No pickup in sales in sight

The latest survey from the National Association of Home Builders (NAHB) gave a bleak picture for the home sales outlook. The NAHB produces a housing market index based on a survey in which respondents from this organization are asked to rate the general economy and housing market conditions. The housing market index is a weighted average of separate diffusion indexes: present sales of new homes, sale of new homes expected in the next six months, and traffic of prospective buyers in new homes. The latest numbers for August showed the overall housing market index at a record low. Traffic of prospective buyers in new homes was particularly weak.

 

 

No help from mortgage rates

With the economy weak, one would think that mortgage rates would be easing, helping potential buyers qualify and afford more housing. Unfortunately, the subprime crisis and a weak dollar have scared many investors away from the mortgage sector. In fact, flight to quality and high inflation numbers have boosted conventional, fixed rate mortgage rates back up to a monthly average of 6.43 percent as of July. More recent quotes put conventional mortgage rates at roughly the same level.  Essentially, the mortgage market is not helping to get housing out of the doldrums with tighter credit standards and higher rates.

 

 

Depressed housing prices help sales but hurt refinancing

The anemic real estate market has led to a major softening in home prices. There are a number of measures of home prices but one that has gained market attention is the Case-Shiller home price index. This index comes in several versions, including a composite of 10 major cities across the U.S.  According to this index home prices on average are down 16.9 percent on a year-on-year basis for May. Lower home prices may made purchases more affordable but they also reflect a weak market. Some markets are weaker than others.  According to Standard & Poor’s (which publishes these price data), “Regional patterns stand out: the Sunbelt — led by Miami, Tampa, Phoenix, Las Vegas, San Diego and Los Angeles — saw the biggest booms and now see the largest declines.”

 

 

Delinquency and foreclosure rates point to further glut

A weak economy, higher interest rates, and heavy consumer debt have led to deterioration in the ability of homeowners to pay their mortgages. According to the Federal Reserve, delinquency rates have risen sharply over the past three years – jumping from a recent low of 1.40 percent in the first quarter of 2005 to 3.64 percent in the first quarter of this year.

 

 

The Mortgage Bankers Association has been publishing some especially scary numbers on foreclosures. The percentage of mortgages starting the foreclosure process has risen from roughly 0.4 percent in late 2006 to about 1.0 percent in early 2008. Part of the reason for the jump in foreclosures is because home prices have weakened considerably in some housing markets. When a homeowner with an adjustable rate mortgage (ARM) needs to refinance (when the ARM adjusts up), the borrower cannot get a loan if the value of the house has fallen below the loan amount. This has largely occurred for subprime ARM loans and for loans with low or no down payment. The fallout from the increased foreclosure rate is that more houses are being put back onto the market as some homeowners are forced to walk away.

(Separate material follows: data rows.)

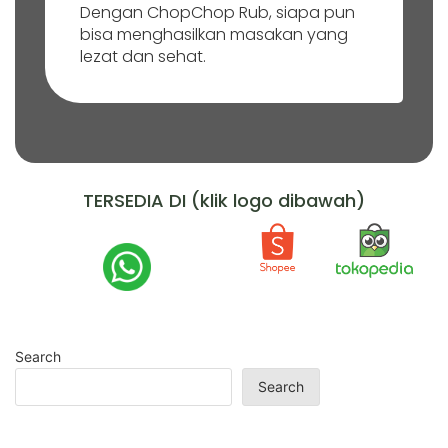
Dengan ChopChop Rub, siapa pun
bisa menghasilkan masakan yang
lezat dan sehat.
TERSEDIA DI (klik logo dibawah)
Search
Search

The higher foreclosure rate is delaying the housing recovery.

 

 

The bottom line

The housing sector remains at the lowest pace of activity in many years. Fundamentals are not good for a recovery for many months. This will constrain overall economic growth and have serious spillover effects on consumer spending and manufacturing.  As long as housing is weak, consumer and builder purchases of household appliances, carpeting, and furnishings will be soft. Companies that produce these goods are likely to have sluggish revenues for some time.